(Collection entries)

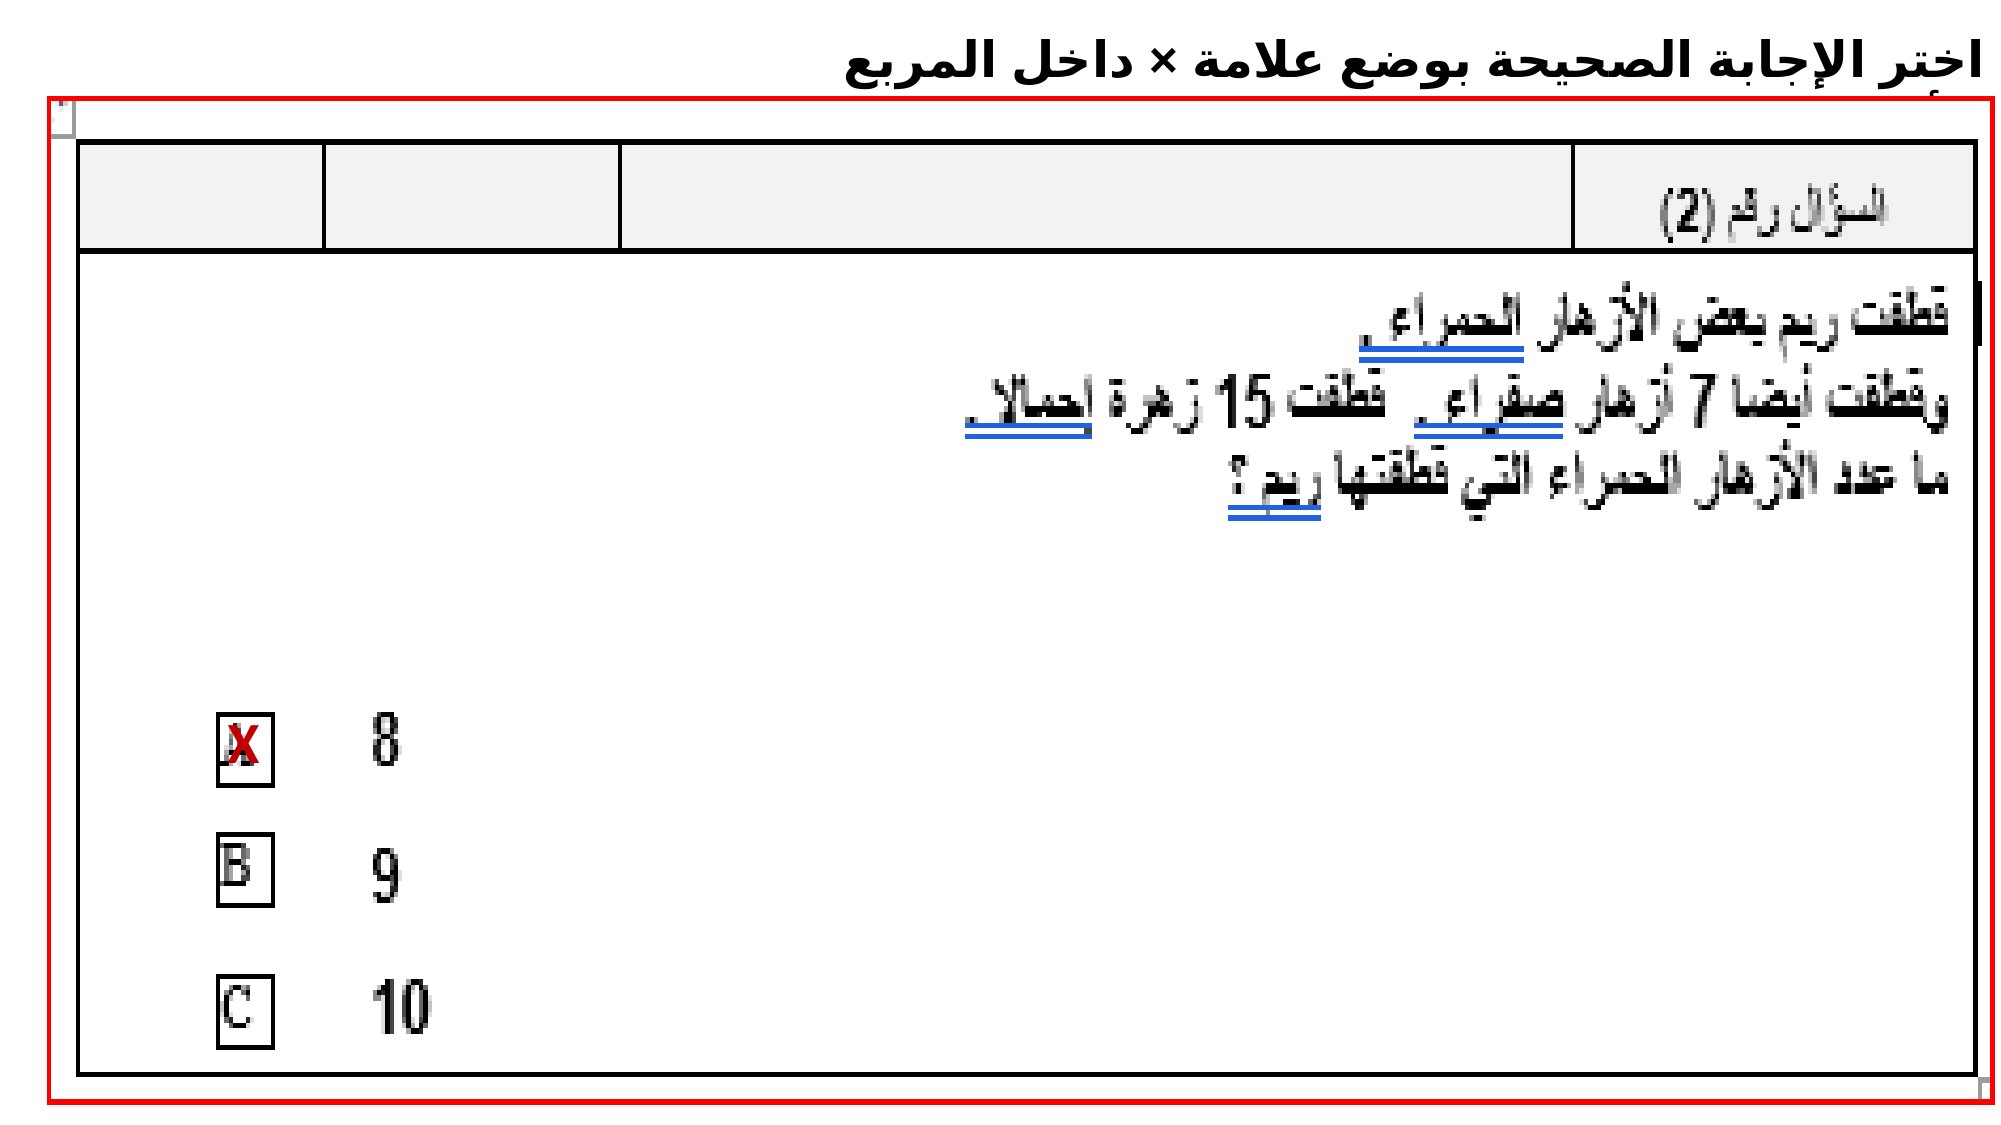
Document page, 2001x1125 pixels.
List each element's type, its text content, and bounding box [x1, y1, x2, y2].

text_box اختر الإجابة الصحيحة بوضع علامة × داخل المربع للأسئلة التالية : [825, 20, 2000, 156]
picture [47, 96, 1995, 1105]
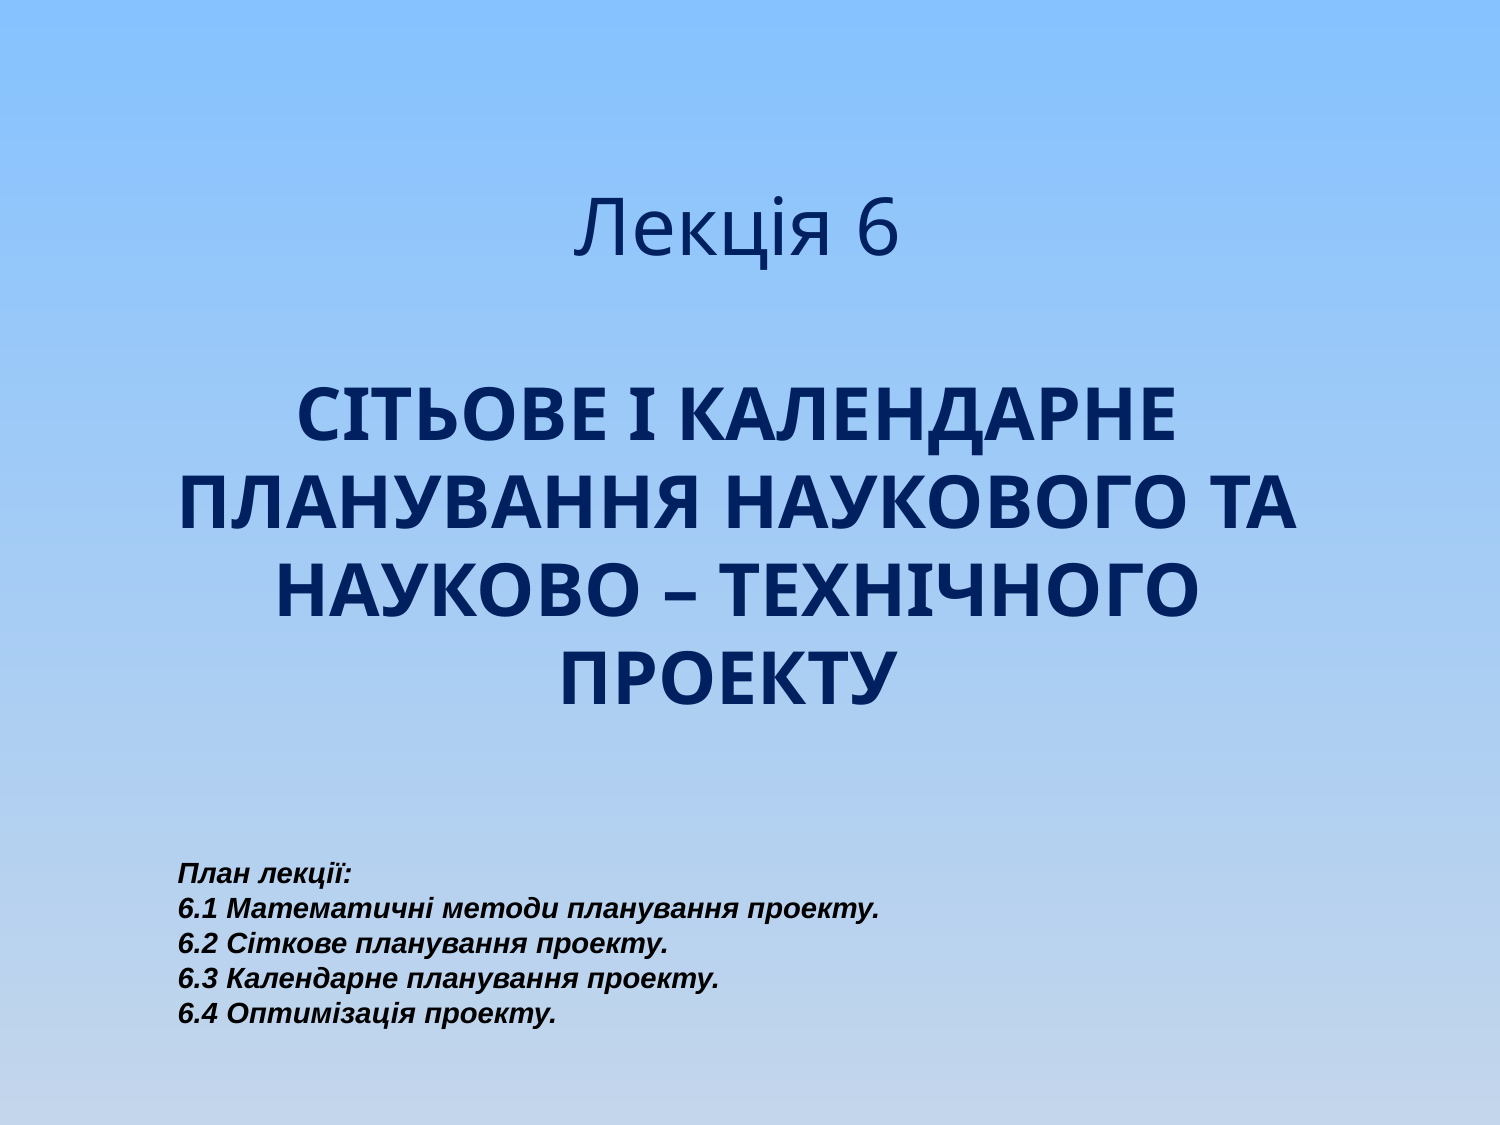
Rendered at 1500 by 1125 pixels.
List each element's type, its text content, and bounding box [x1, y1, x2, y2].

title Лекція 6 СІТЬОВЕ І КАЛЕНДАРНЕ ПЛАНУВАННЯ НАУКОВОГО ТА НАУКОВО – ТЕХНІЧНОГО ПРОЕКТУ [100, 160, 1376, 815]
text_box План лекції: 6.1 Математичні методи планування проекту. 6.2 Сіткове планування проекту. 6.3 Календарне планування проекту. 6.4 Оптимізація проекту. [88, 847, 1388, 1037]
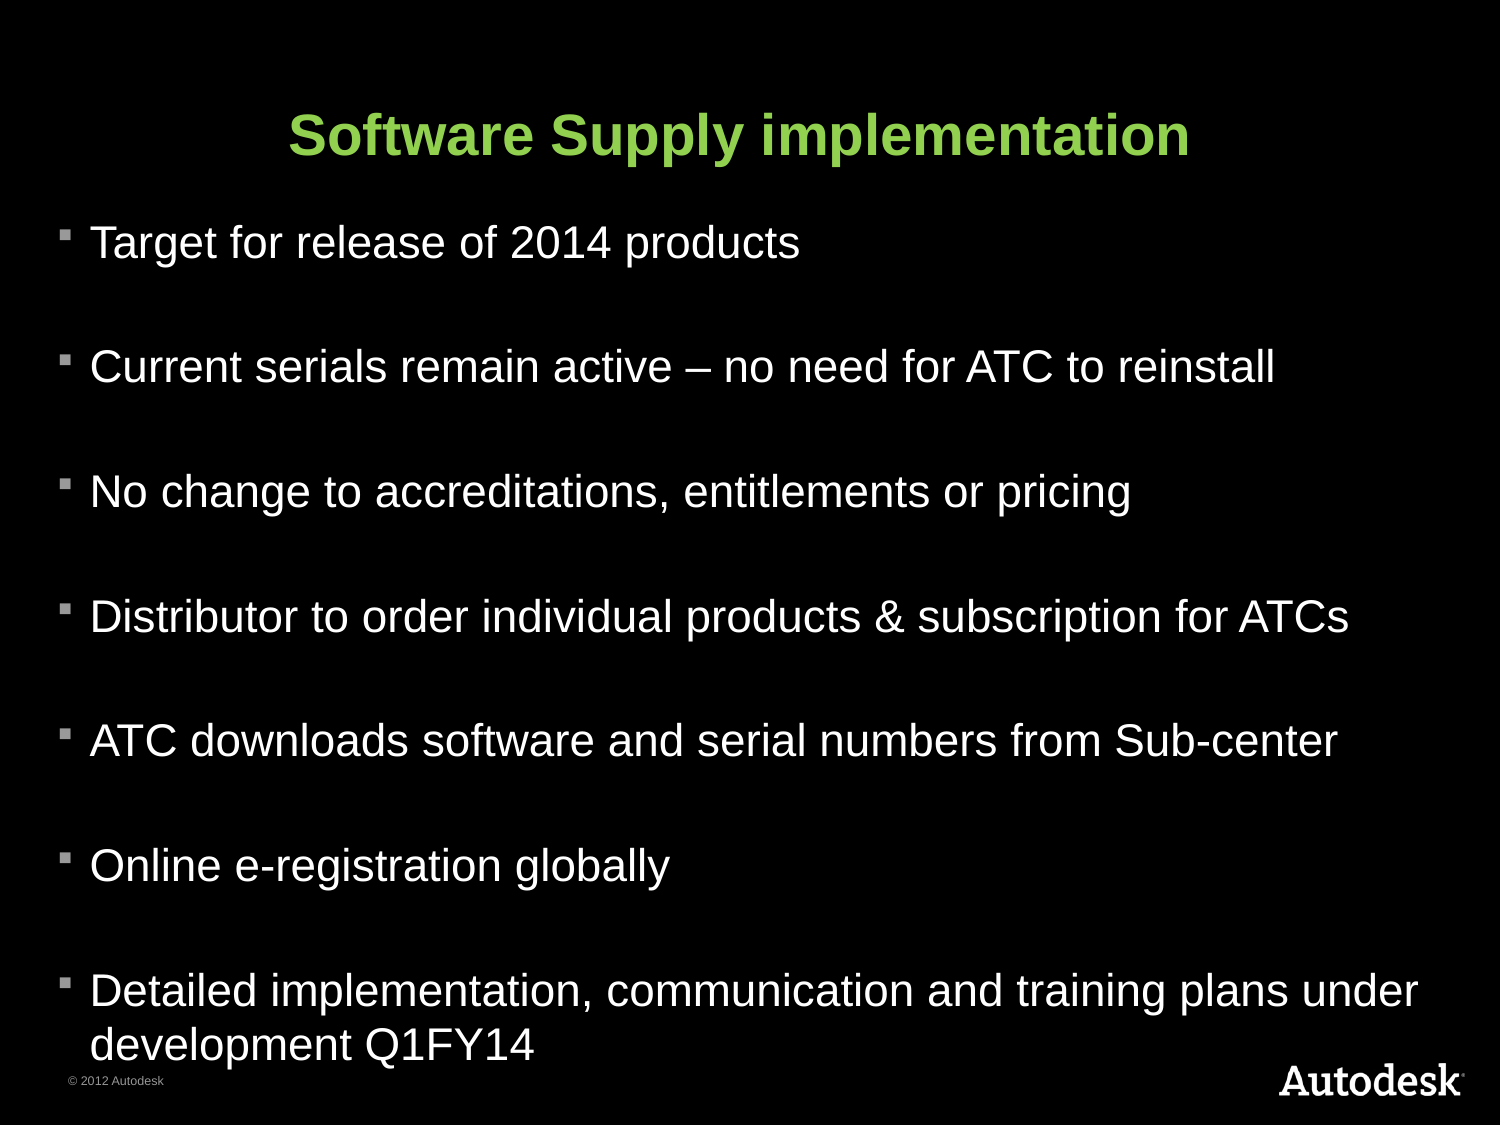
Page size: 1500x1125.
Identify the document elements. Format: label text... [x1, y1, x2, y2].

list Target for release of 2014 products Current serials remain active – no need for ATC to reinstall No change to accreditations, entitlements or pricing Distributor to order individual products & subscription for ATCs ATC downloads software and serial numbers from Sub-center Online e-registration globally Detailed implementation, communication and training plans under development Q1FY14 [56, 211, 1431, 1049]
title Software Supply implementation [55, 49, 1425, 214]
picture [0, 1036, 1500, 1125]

■ Task
Scan the entries above and copy each line where "pixels" occurs.

■ Result for this exercise
Document page, 2001x1125 pixels.
Rendered at 1500 by 1125 pixels.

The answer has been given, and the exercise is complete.